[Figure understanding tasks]
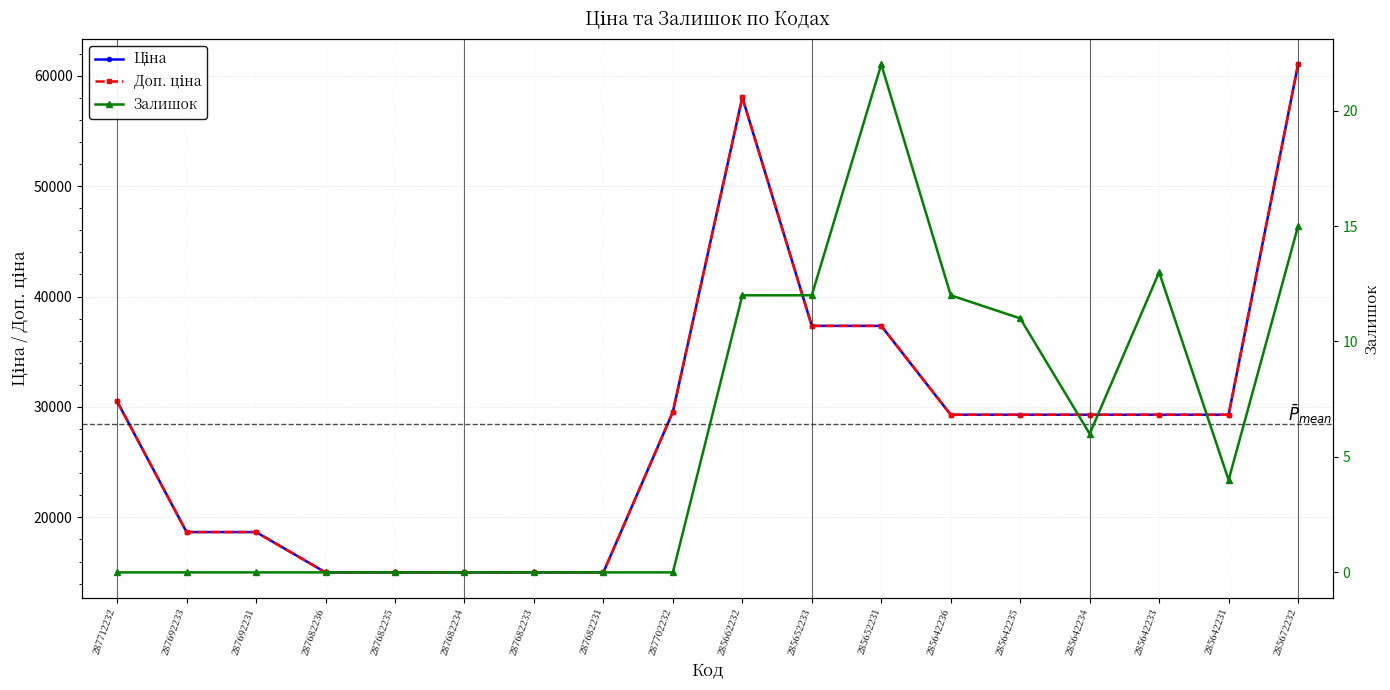

What is the difference between the highest and lowest values at 285642235?

29283.9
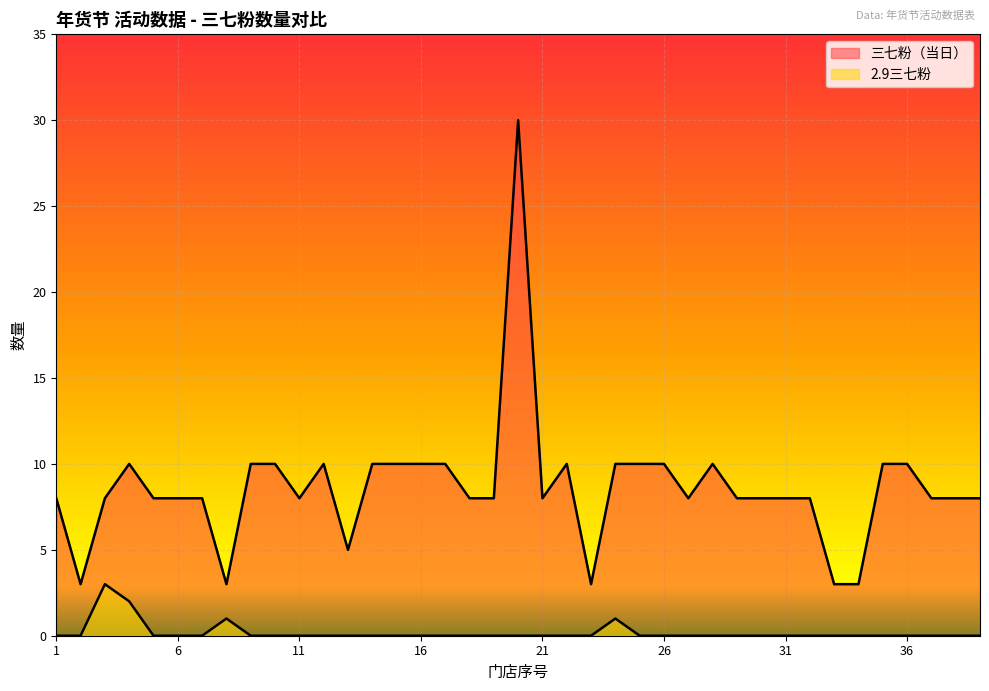

How many interior local peaks does the 三七粉（当日） series have?

5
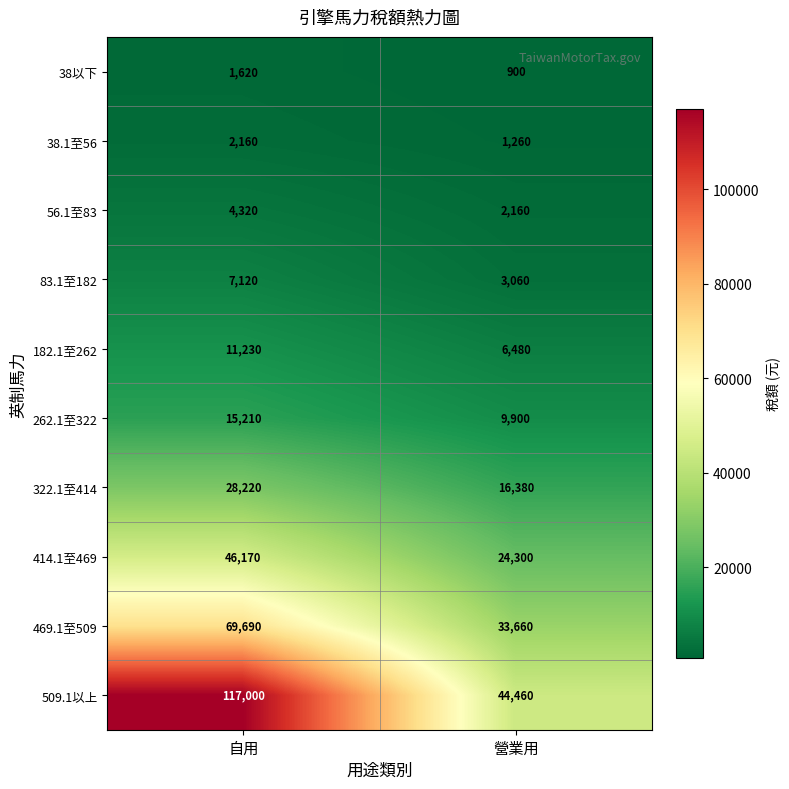

Reading left to right, list all the values displayed in this chart.

38以下: 自用=1620	營業用=900
38.1至56: 自用=2160	營業用=1260
56.1至83: 自用=4320	營業用=2160
83.1至182: 自用=7120	營業用=3060
182.1至262: 自用=11230	營業用=6480
262.1至322: 自用=15210	營業用=9900
322.1至414: 自用=28220	營業用=16380
414.1至469: 自用=46170	營業用=24300
469.1至509: 自用=69690	營業用=33660
509.1以上: 自用=117000	營業用=44460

REQUIRED ACTION: Repeat the rows above word for word, starting with the line that contains "How many interior" and continuing through the end of the rows. Leave the pictures out of your answer.

RESULT OF THE TASK:
How many interior local peaks does the 三七粉（当日） series have?

5

Reading left to right, list all the values displayed in this chart.

38以下: 自用=1620	營業用=900
38.1至56: 自用=2160	營業用=1260
56.1至83: 自用=4320	營業用=2160
83.1至182: 自用=7120	營業用=3060
182.1至262: 自用=11230	營業用=6480
262.1至322: 自用=15210	營業用=9900
322.1至414: 自用=28220	營業用=16380
414.1至469: 自用=46170	營業用=24300
469.1至509: 自用=69690	營業用=33660
509.1以上: 自用=117000	營業用=44460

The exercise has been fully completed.